Contrariamente a quanto si sostiene nei controricorsi, nessun giudicato interno sulla nullita’ poteva ritenersi formato.
La mancata impugnazione di una o piu’ affermazioni contenute nella sentenza puo’ dar luogo alla formazione del giudicato soltanto se esse siano configurabili come capi completamente autonomi, avendo risolto questioni controverse che, in quanto dotate di propria individualita’, integrino una decisione del tutto indipendente dalle altre (Cass. 4732/2012; Cass. 21566/2017).
La nozione di “parte della sentenza”, alla quale fa riferimento l’articolo 329 c.p.c., comma 2, dettato in tema di acquiescenza implicita a cui si ricollega la formazione del giudicato interno, identifica soltanto le “statuizioni minime”, costituite dalla sequenza fatto, norma ed effetto, suscettibili di acquisire autonoma efficacia decisoria nell’ambito della controversia.
Ne consegue che, sebbene ciascun elemento di detta sequenza possa essere oggetto di singolo motivo di appello, l’impugnazione motivata anche in ordine ad uno solo di essi consente – e impone – di riesaminare l’intera statuizione (Cass. 12202/2017; Cass. 24738/2018) ed espande nuovamente il potere del giudice di riconsiderarla e riqualificarla anche relativamente agli aspetti che, sebbene coessenziali alla statuizione impugnata, non siano stati singolarmente coinvolti, neppure in via implicita, dal motivo di gravame, senza che sia in tal caso configurabile una violazione dell’effetto devolutivo del gravame (Cass. 9202/2018; Cass. 8604/2017; Cass. 1377/2016).
In definitiva, la Corte distrettuale non poteva limitarsi a verificare se effettivamente le parti avessero concluso una cessione d’azienda, ma doveva procedere autonomamente allo scrutinio delle conseguenze giuridiche che discendevano in diritto dalla cessione deliberata dagli amministratori senza una conforme decisione dei soci, profilo che, essendo stato trascurato dalla sentenza impugnata, dovra’ essere rivalutato dal giudice del rinvio. 4. L’unico motivo del ricorso incidentale denuncia la violazione degli articolo 2561 c.c., comma 4, e articolo 1150 c.c., sostenendo che il giudice territoriale, rilevata la nullita’ del contratto, avrebbe dovuto disporre la restituzione anche dei beni non ricompresi nell’elenco di allegato all’atto di vendita del (OMISSIS), in analogia con quanto disposto dall’articolo 2561 c.c., che, nel prevedere che la differenza tra le consistenze di inventario all’inizio e al termine dell’usufrutto o dell’affitto sono regolate in denaro, vuole che il concedente divenga sempre titolare dell’intero complesso aziendale comprensivo di eventuali incrementi. In ogni caso, avendo la cessionaria posseduto l’azienda dopo la vendita del (OMISSIS), le restituzioni dovevano essere regolate in conformita’ a quanto previsto dall’articolo 1150 c.c. potendo la cedente pretendere solo un’indennita’ per i miglioramenti o le addizioni.
Il motivo e’ assorbito, dovendo il giudice del rinvio valutare nuovamente se, in caso di vendita dell’azienda senza la preventiva autorizzazione dei soci, si determini un vizio del contratto opponibile all’acquirente e quali conseguenze restitutorie eventualmente ne discendano.

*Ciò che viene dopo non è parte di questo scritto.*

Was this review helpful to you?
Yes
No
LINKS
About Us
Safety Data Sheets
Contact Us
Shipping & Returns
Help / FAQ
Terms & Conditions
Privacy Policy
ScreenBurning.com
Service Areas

Configurabilità della vendita aziendale

E’ pertanto accolto il secondo motivo del ricorso principale, con rigetto del primo; il ricorso incidentale e’ invece assorbito.
La sentenza e’ cassata in relazione al motivo accolto, con rinvio della causa alla Corte d’appello di Venezia, in diversa composizione, anche per la pronuncia sulle spese di legittimita’.

P.Q.M.

accoglie il secondo motivo del ricorso principale, rigetta il primo e dichiara assorbito il ricorso incidentale; cassa la sentenza impugnata in relazione al motivo accolto e rinvia la causa alla Corte d’appello di Venezia, in diversa composizione, anche per la pronuncia sulle spese di legittimita’.